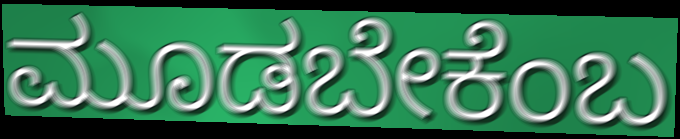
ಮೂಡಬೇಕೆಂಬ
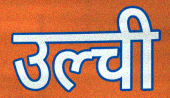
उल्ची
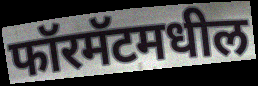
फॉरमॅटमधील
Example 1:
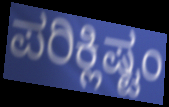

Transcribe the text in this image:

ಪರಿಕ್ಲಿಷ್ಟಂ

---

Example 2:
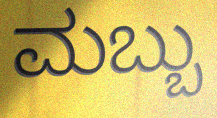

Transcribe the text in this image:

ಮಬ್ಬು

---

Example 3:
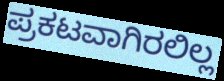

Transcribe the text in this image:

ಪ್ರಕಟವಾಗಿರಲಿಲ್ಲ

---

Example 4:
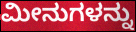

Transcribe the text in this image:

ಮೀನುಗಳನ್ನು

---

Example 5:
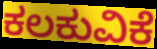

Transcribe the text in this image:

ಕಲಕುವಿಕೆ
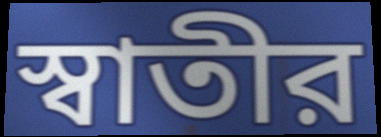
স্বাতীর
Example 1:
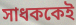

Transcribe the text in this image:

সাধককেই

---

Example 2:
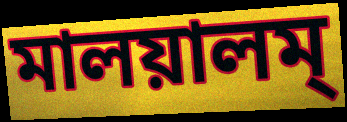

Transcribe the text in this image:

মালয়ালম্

- - - - -

Please extract each line of the items above that contains the word "Example", copying the lines in full.

Example 1:
Example 2:
Example 3:
Example 4:
Example 5:
Example 1:
Example 2:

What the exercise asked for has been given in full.